Plaintiff’s principal complaint seems to be that he received a twenty-year sentence while two others who had committed the same crime with the same girl received only two years, and that the sentence he received was due to information the trial judge received not in his presence.

It is not a denial of due process for a trial judge to inform himself of matters connected with the commission of a crime that were not developed in the course of a trial. In Re Application of Hodge, 262 F.2d 778; Hoover v. U.S., 268 F.2d 787; Williams v. New York, 337 U.S. 241, 69 S Ct 1079, 93 L Ed 1337; 16A CJS 683, Constitutional Law § 593.

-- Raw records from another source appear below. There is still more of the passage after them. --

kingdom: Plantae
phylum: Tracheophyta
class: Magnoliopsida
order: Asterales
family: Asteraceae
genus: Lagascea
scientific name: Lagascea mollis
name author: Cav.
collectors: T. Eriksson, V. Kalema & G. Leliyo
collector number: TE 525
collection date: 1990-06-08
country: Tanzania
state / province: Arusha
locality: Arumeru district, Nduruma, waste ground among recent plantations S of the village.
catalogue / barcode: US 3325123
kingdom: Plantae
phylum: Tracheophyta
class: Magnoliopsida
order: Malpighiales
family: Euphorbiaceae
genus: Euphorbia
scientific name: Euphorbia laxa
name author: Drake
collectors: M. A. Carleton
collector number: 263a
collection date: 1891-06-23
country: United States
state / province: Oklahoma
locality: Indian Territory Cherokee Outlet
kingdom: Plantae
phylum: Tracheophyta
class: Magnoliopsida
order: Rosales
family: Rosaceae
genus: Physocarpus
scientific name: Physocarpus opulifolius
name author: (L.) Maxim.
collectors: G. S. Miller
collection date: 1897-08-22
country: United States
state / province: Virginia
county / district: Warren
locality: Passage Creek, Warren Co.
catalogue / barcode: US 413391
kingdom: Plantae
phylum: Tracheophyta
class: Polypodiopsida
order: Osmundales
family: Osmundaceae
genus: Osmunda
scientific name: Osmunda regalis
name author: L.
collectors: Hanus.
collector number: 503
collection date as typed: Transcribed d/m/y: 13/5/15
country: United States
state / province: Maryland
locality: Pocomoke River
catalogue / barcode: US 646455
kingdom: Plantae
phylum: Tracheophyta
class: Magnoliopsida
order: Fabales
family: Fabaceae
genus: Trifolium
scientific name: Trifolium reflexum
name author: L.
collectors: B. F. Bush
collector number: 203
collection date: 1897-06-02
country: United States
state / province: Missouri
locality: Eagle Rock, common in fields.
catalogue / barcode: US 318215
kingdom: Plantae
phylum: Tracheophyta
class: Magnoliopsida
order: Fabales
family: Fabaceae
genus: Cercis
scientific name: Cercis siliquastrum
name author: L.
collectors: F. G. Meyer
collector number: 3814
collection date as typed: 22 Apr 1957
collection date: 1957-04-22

The record does not disclose the circumstances under which the others committed their crimes, but plaintiff’s own statement of his act, together with the report of the psychiatrist, which he was permitted to read, is convincing that plaintiff was entirely lacking in moral conscience. It is little wonder the trial court was inclined to give the maximum permitted by law and leave the determination of when, if ever, a reformation might take place in the plaintiff to the judgment of the State Board of Probation and Parole.

Under the circumstances, even assuming we could consider that something prejudicial was said to the trial court out of the presence of the defendant, we cannot believe it could have influenced in the slightest his judgment.

Our examination of the entire record convinces us that there is no merit in plaintiff’s appeal.

The judgment of the trial court is affirmed.